Google dips in performance after the 97th percentile with it’s 99th percentile roughly equivalent to AWSs 100th percentile and it’s own 100th percentile being twice as slow.
Azure exhibits a significant dip in performance at the 96th percentile with a sudden drop in response time from a not great 2.5 seconds to 14.5 seconds – in AWSs 100th percentile territory. Beyond the 96th percentile their is a fairly steady decrease in performance of around 2.5 seconds per percentile.
All the vendors solutions go “cold” after a time leading to a delay when they start. To get a sense for this I left each vendor idle overnight and then had 1 user make repeat requests for 1 minute to illustrate the cold start time but also get a visual sense of request rate and variance in response time:
Again we have some quite striking results. AWS has the lowest cold start time of around 1.5 seconds, Google is next at 2.5 seconds and Azure again the worst performer at 9 seconds. All three systems then settle into a fairly consistent response time but it’s striking in these graphs how AWS Lambda’s significantly better performance translates into nearly 3x as many requests as Google and 10x more requests than Azure over the minute.
It’s worth noting that the cold start time for the stock functions is almost exactly the same as for my main test case – the startup is function related and not connected to storage IO.
AWS Lambda is the clear leader for HTTP triggered functions – on all the runtimes I’ve tried it has the lowest response times and, at least within the volumes tested, the best ability to deal with scale and the most consistent performance.
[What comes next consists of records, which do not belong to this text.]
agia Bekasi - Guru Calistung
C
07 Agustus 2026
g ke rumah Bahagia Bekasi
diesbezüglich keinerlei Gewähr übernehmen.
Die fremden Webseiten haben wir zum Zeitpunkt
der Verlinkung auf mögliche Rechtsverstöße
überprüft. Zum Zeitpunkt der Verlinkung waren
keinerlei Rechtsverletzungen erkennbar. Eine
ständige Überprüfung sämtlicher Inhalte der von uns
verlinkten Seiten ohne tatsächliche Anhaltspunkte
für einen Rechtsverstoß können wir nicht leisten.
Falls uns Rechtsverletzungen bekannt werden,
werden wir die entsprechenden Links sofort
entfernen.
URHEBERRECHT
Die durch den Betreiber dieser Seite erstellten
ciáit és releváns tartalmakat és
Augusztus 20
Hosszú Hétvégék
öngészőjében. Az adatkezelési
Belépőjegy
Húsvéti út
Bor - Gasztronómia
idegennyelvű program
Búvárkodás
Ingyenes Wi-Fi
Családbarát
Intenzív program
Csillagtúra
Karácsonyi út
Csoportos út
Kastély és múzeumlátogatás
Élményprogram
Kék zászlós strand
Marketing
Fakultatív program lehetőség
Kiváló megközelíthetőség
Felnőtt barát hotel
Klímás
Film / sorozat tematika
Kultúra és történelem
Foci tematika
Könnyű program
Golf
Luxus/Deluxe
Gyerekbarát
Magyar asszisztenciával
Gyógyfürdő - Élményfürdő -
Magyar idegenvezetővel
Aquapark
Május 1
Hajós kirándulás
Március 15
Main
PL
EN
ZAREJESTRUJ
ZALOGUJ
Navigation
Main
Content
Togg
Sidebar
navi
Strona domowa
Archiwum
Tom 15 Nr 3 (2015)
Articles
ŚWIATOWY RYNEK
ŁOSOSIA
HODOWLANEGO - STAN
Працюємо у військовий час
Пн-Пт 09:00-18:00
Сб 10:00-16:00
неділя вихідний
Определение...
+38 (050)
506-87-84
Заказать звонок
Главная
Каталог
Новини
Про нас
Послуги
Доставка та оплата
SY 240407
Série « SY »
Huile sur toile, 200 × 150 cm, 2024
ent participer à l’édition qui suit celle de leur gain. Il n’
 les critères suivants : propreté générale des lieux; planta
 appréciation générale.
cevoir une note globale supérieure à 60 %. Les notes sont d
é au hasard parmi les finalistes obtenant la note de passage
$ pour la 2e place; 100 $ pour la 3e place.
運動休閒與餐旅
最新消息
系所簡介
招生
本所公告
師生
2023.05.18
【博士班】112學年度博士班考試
Google Cloud Functions are not far behind and it will be interesting to see if they can close the gap with optimisation work over the coming year – if they can get their flat our response times reduced they will probably pull level with AWS. The results are similar enough in their characteristics that my suspicion is Google and AWS have similar underlying approaches.
Unfortunately, like with the .NET scenarios, Azure is poor at handling HTTP triggered functions with very similar patterns on show. The Azure issues are not framework based but due to how they are hosting functions and handling scale. Hopefully over the next few months we’ll see some improvements that make Azure a more viable host for HTTP serverless / API approaches when latency matters.
By all means use the above as a rough guide but ultimately whatever platform you choose I’d encourage you to build out the smallest representative vertical slice of functionality you can and test it.
Thanks for reading – hopefully this data is useful.